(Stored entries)
○ ○ ○

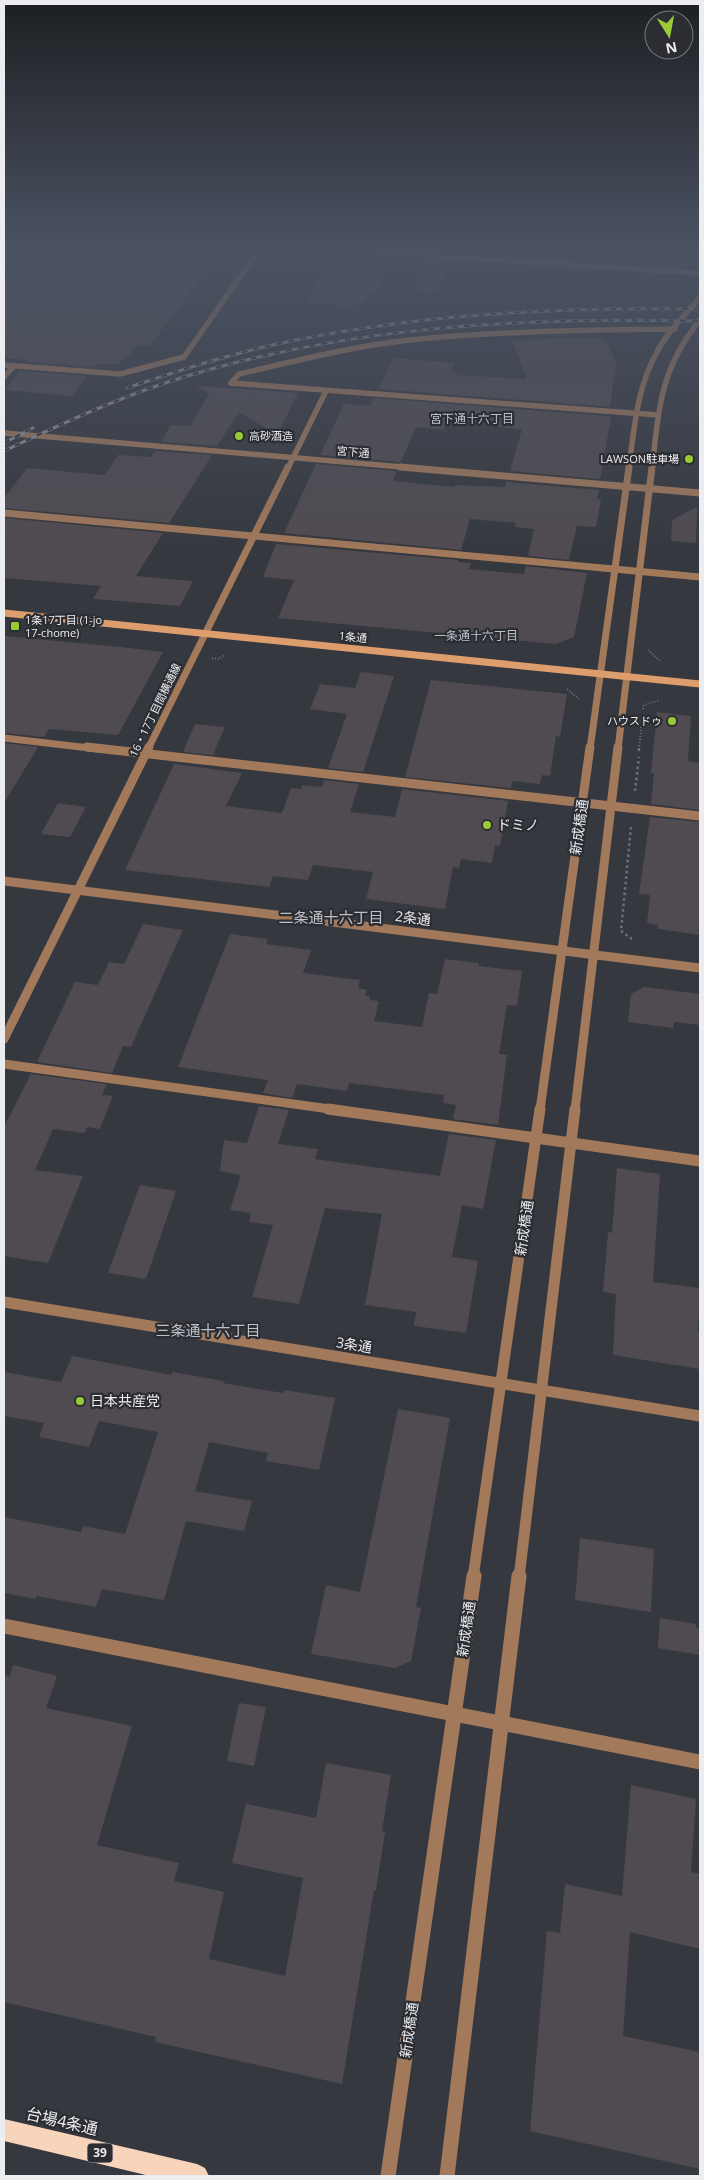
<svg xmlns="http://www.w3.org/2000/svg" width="704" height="2180" font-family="'Open Sans','Noto Sans JP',sans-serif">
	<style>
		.building { fill: #504b50 }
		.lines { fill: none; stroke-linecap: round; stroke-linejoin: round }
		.path-far1 { stroke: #6f7176; stroke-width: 2; stroke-dasharray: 1 2; stroke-linecap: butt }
		.path { stroke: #6f7176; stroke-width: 2.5; stroke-dasharray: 2.5 3; stroke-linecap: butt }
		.minor-far4 { stroke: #a2795b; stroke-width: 5.5 }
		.minor-far3 { stroke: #a2795b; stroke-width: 7 }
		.minor-far2 { stroke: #a2795b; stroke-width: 9 }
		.minor-far1 { stroke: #a2795b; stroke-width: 11 }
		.minor { stroke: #a2795b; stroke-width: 15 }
		.tertiary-far4 { stroke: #a2795b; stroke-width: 5.5 }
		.tertiary-far3 { stroke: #a2795b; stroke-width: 7 }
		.tertiary-far2 { stroke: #a2795b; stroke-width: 9 }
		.tertiary-far1 { stroke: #a2795b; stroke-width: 11 }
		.tertiary { stroke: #a2795b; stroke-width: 15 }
		.secondary { stroke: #dd9d6c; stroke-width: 7 }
		.trunk { fill: #f8d4bb; fill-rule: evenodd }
		.rail-casing { stroke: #909297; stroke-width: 3 }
		.rail { stroke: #2b2d33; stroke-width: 2; stroke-dasharray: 6; stroke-linecap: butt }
		.poi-dot { fill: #99cb35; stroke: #2b2d33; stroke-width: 2 }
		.labels { text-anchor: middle; stroke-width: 4.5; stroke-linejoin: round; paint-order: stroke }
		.far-poi-label { font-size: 11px; fill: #ecedf1; stroke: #2b2d33; text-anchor: start }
		.far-street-label { font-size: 11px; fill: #ecedf1; stroke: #2b2d33 }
		.far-neighbourhood-label { font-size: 12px; fill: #bdc0c7; stroke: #2b2d33 }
		.shield { fill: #2b2d33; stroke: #b2b3b8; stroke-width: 1 }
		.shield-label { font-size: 12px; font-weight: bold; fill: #ecedf1 }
		.poi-label { font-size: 14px; fill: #ecedf1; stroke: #2b2d33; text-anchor: start }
		.street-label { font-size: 14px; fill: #ecedf1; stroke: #2b2d33 }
		.neighbourhood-label { font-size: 15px; fill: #bdc0c7; stroke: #2b2d33 }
		.near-street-label { font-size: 16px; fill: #ecedf1; stroke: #2b2d33 }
	</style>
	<rect width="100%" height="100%" fill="#35383e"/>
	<g class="building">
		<polygon points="33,251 134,251 215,256 150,346 138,345 129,357 125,356 119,364 97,364 94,367 27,362 29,360 4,358 4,281"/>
		<polygon points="418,260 451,262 436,293 417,291"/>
		<polygon points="328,266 385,271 373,295 368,294 364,303 357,302 355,306 305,303"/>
		<polygon points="603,337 616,361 610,407 378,389 394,358 454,363 451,372 457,373 456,375 527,379 512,340"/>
		<polygon points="20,371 87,376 72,396 5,390"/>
		<polygon points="196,386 246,389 298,393 277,435 239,412 217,446 161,442 171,425 190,426 209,394"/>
		<polygon points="374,398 608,416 611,417 600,479 510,471 522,429 498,427 499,423 447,420 443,430 416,427 401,462 320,455 344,404 370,406"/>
		<polygon points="155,451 212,455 169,523 4,508 4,498 27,468 105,475 118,455 151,457"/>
		<polygon points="316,464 397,471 393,481 454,487 455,485 505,487 506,482 599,490 597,499 601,499 596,527 577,526 569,560 528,556 534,529 515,527 516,523 470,519 461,550 284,533"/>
		<polygon points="697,507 696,543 671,541 672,520"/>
		<polygon points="4,518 163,533 136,576 193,581 180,606 93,599 101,586 4,578"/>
		<polygon points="276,544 458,560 458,562 471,563 469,569 524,574 526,566 587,573 574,637 556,644 278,618 294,580 263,577"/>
		<polygon points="4,636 121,647 163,652 118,735 49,729 44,737 4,733"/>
		<polygon points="361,672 394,676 363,772 328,768 347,714 310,709 320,684 355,688"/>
		<polygon points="431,680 567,694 560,737 556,736 550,776 542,775 540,784 512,781 511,788 405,777"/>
		<polygon points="657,712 691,716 688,761 700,763 700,810 651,804 654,773 651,773"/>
		<polygon points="195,724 225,727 213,755 183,752"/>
		<polygon points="4,743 38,747 4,803"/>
		<polygon points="174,764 242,773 226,806 282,813 291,788 301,789 302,785 322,787 324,780 359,784 350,812 395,817 402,789 508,801 500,846 495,845 492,863 461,859 459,868 453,867 445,909 366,899 373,872 313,865 308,880 273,876 269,887 125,870"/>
		<polygon points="58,803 86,807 70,837 41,834"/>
		<polygon points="650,817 700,822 700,935 658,929 658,925 647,923 650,895 639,894"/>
		<polygon points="143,924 183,930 131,1047 123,1046 112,1073 37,1062 75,982 98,985 109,962 124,964"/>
		<polygon points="230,934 268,939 266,944 311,950 303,973 360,980 358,988 367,990 365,996 370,996 370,1000 379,1001 374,1021 422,1027 429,993 437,994 445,959 479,963 478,966 522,971 517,1006 507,1005 499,1054 507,1055 498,1125 453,1119 456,1105 443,1103 444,1095 349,1083 347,1091 297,1084 292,1098 263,1093 268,1080 178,1067"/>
		<polygon points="644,987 700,994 700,1025 674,1022 673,1028 628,1022 631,994"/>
		<polygon points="31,1074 107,1084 102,1095 113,1096 100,1129 87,1127 85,1133 53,1129 35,1170 83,1176 48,1263 4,1256 4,1127"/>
		<polygon points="259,1106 289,1110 278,1144 318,1149 315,1159 372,1167 440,1176 449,1134 496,1140 483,1209 462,1205 452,1257 478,1261 466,1333 414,1326 416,1312 365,1305 382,1214 325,1208 299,1304 252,1297 273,1225 249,1222 251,1213 230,1210 241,1175 220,1171 224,1140 247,1143"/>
		<polygon points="617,1168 660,1174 653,1282 700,1288 698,1332 700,1333 700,1369 613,1355 616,1294 603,1292 608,1232 612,1233"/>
		<polygon points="140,1185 176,1191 146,1279 108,1273"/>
		<polygon points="72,1356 171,1375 172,1372 224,1381 223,1383 283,1393 284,1390 335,1398 319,1470 266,1461 268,1453 209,1442 195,1491 252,1501 244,1531 186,1521 164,1600 102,1589 96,1607 37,1596 35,1599 4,1593 4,1517 81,1532 83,1526 125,1534 158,1432 99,1421 89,1447 39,1437 44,1423 4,1416 4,1372 61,1382"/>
		<polygon points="398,1409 450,1418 416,1607 421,1608 411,1661 395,1668 311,1654 326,1585 360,1592"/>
		<polygon points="580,1538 654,1549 651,1612 575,1600"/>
		<polygon points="660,1618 696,1624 696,1628 700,1629 700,1655 658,1648"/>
		<polygon points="13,1665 57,1676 46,1708 132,1726 97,1845 179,1863 174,1881 224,1892 209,1959 285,1976 303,1878 232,1863 246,1804 316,1818 326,1763 391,1775 382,1831 385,1832 376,1890 374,1890 342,2084 155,2042 156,2037 4,2002 4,1675 10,1676"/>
		<polygon points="239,1703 266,1707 254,1766 227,1761"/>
		<polygon points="631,1785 696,1799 691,1872 700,1874 700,1949 630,1932 623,2036 700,2052 700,2169 530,2131 547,1931 560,1933 565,1884 622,1896"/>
	</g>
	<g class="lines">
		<g class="path-far1">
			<polyline points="275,251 339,255"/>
			<polyline points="648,650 660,661"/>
			<polyline points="212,658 219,659 225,655"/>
			<polyline points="567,689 579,699"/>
			<polyline points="643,709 644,705 660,700"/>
			<polyline points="639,749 642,720"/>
		</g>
		<g class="path">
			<polyline points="639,751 639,747"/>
			<polyline points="635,791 639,757"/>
			<polyline points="631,827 621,931 632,939"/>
		</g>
		<g class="minor-far4">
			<polyline points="4,365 120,374 184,357 258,251"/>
			<polyline points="4,377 14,366"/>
			<path d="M 231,383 L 239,374 C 296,361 352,346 410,340 C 498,331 586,330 675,329"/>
			<polyline points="231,383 658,415"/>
			<polyline points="288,468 326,391"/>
		</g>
		<g class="minor-far3">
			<polyline points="4,513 700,577"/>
			<polyline points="4,738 98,749"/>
			<polyline points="148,749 288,467"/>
		</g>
		<g class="minor-far2">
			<polyline points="87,747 700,816"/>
			<polyline points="4,881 700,968"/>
			<polyline points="4,1039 149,747"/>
			<polyline points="4,1064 337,1110"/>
		</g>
		<g class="minor-far1">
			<polyline points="328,1109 700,1161"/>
			<polyline points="4,1302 700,1416"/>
		</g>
		<polyline class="minor" points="4,1626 700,1762"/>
		<g class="tertiary-far4">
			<polyline points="356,251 700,273"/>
			<polyline points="4,433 414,468"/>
			<path d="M 629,468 C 634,429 637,387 657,352 C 667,332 686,314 700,297"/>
			<path d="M 652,468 C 659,408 660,369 700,320"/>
		</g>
		<g class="tertiary-far3">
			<polyline points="400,467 700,493"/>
			<polyline points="590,749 629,467"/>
			<polyline points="618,749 652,467"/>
		</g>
		<g class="tertiary-far2">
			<polyline points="540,1110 590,747"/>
			<polyline points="575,1110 618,747"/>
		</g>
		<g class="tertiary-far1">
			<polyline points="473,1578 540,1109"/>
			<polyline points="519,1578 575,1109"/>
		</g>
		<g class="tertiary">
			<polyline points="388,2176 474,1576"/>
			<polyline points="447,2176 519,1576"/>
		</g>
		<polyline class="secondary" points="4,613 700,684"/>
		<polygon class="trunk" points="4,2119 197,2164 205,2168 209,2176 150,2176 4,2141"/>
		<g class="rail-casing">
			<g id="rail">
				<path d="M 127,388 C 174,372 220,357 268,346 C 411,314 554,307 700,309"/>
				<polyline points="4,443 33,428"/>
				<path d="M 4,451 C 59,425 113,400 171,381 C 344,326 519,317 700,321"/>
			</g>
		</g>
		<use href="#rail" class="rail"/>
	</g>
	<linearGradient id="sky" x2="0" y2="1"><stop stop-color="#1d1f22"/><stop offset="0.45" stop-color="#4b5363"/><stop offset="1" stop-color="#4b5363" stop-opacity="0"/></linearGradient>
	<rect width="704" height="556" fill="url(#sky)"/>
	<g class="poi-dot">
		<circle cx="239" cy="436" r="5"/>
		<circle cx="689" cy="459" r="5"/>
		<rect x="10" y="621" width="10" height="10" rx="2.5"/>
		<circle cx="672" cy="721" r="5"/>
		<circle cx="487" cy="825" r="5"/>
		<circle cx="80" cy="1401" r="5"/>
	</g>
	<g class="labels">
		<g class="far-poi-label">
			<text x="249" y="440">高砂酒造</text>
			<text x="679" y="463" text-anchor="end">LAWSON駐車場</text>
			<text x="25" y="624">1条17丁目 (1-jo<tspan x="25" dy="13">17-chome)</tspan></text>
			<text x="662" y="725" text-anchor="end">ハウスドゥ</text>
		</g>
		<g class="far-street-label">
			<text transform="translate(353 452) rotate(5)" y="4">宮下通</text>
			<text transform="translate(353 637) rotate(6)" y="4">1条通</text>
			<text transform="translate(155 710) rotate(-64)" y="4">16・17丁目間横通線</text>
		</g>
		<g class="far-neighbourhood-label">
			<text x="472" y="423">宮下通十六丁目</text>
			<text x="476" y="640">一条通十六丁目</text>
		</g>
		<rect class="shield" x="87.5" y="2143.5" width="25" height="19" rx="4"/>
		<g class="shield-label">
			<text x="100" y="2157">39</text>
		</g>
		<g class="poi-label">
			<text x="497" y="830">ドミノ</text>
			<text x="90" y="1406">日本共産党</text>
		</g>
		<g class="street-label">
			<text transform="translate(579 827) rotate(-82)" y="5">新成橋通</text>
			<text transform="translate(413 918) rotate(7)" y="5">2条通</text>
			<text transform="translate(524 1228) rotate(-82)" y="5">新成橋通</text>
			<text transform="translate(354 1345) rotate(9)" y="5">3条通</text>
			<text transform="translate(466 1629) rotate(-82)" y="5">新成橋通</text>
			<text transform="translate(409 2030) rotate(-82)" y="5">新成橋通</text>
		</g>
		<g class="neighbourhood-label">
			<text x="331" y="923">二条通十六丁目</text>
			<text x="208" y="1336">三条通十六丁目</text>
		</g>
		<g class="near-street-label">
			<text transform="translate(62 2121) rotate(13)" y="6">台場4条通</text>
		</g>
	</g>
	<rect width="704" height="2180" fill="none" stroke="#ecedf1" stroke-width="10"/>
	<g transform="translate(669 35) rotate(169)"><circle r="24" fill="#2b2d33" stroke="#787a7f"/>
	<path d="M0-4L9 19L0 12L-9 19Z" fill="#99cb35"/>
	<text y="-8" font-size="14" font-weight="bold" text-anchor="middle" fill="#ecedf1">N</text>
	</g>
</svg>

○ ○ ○

§ **Task goal**
Take every line above where "lines" appears and copy it.

§ **Response to the exercise**
		.lines { fill: none; stroke-linecap: round; stroke-linejoin: round }
	<g class="lines">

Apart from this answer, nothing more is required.